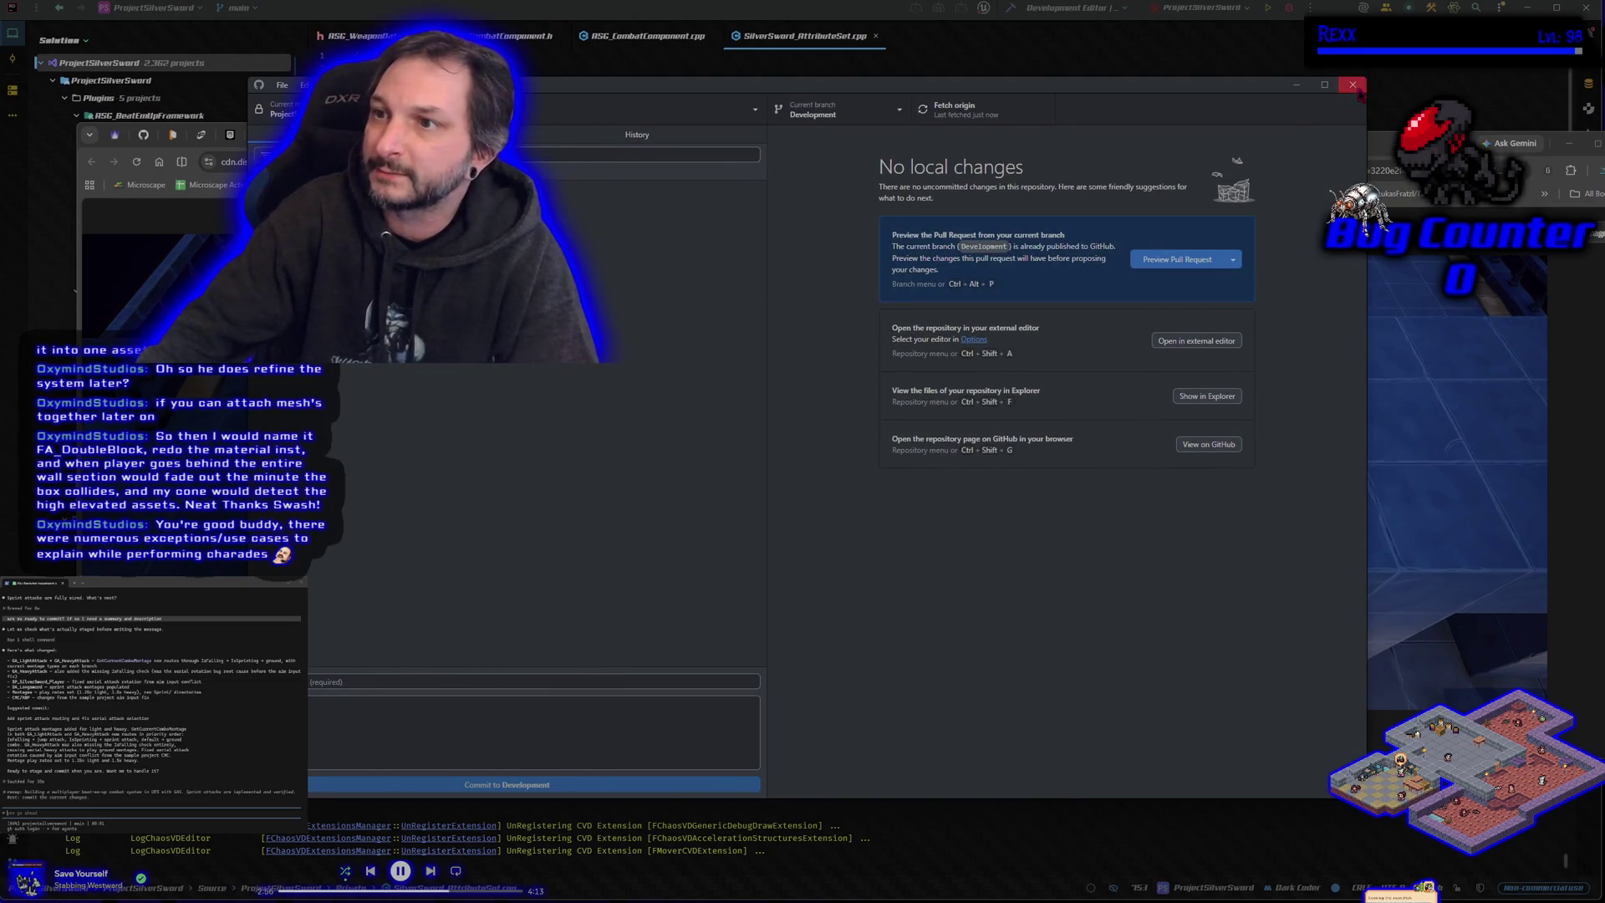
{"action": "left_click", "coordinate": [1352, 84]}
★ ★ ★ ★
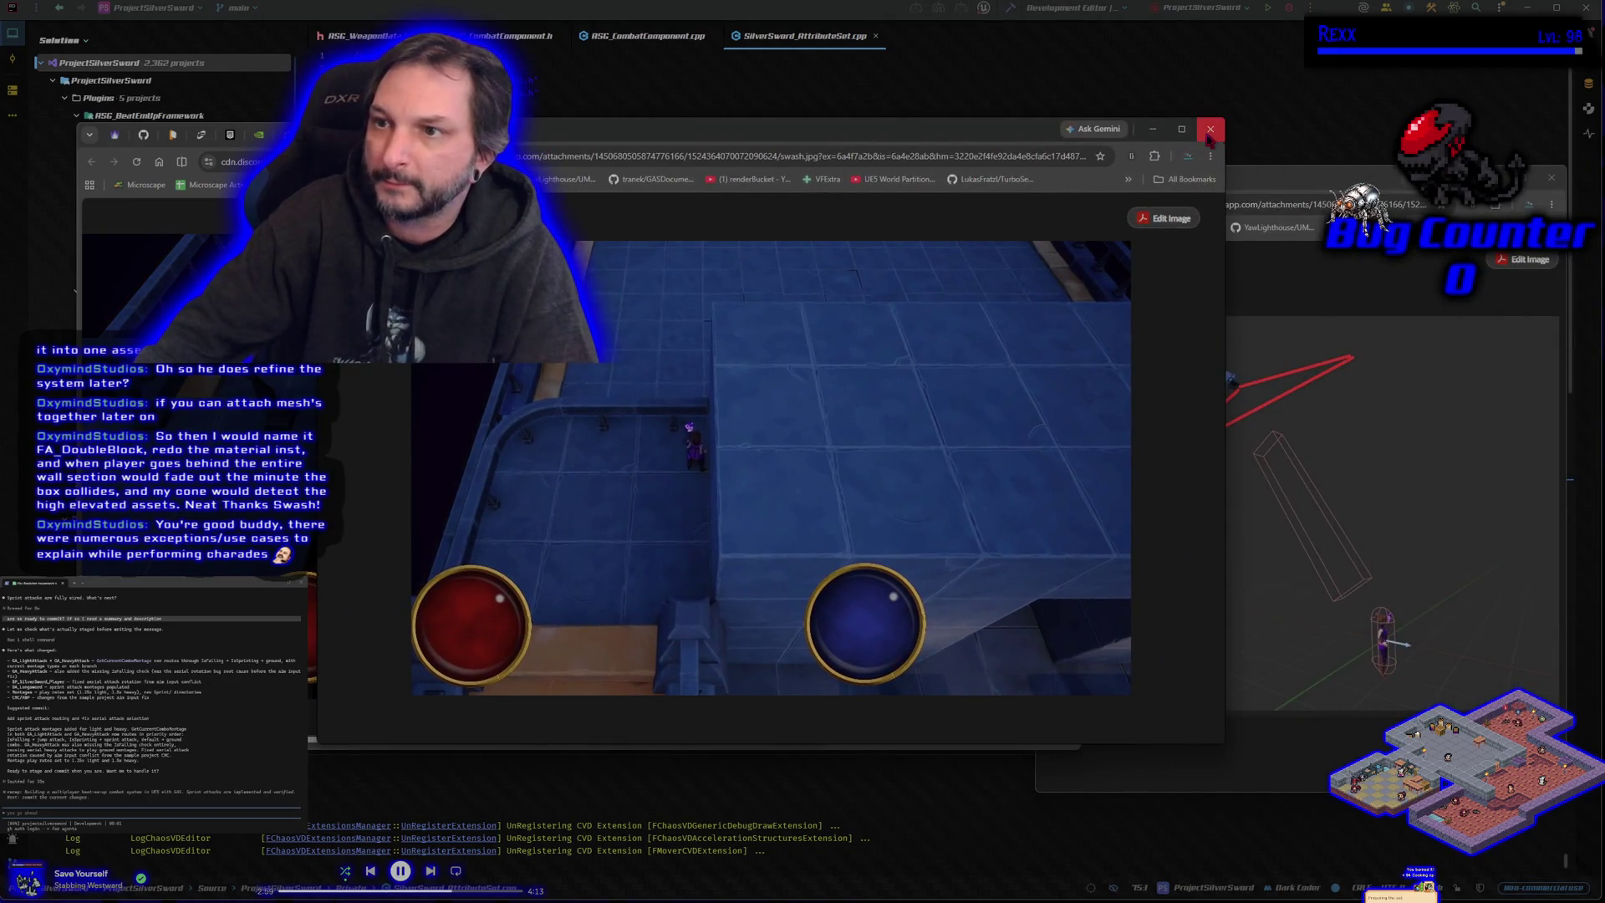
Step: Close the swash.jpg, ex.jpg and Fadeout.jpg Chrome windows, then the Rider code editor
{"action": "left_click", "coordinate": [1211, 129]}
★ ★ ★ ★
→ About this exercise
Return every line of the listing above where "action" appears.

→ Task response
{"action": "left_click", "coordinate": [1352, 84]}
{"action": "left_click", "coordinate": [1211, 129]}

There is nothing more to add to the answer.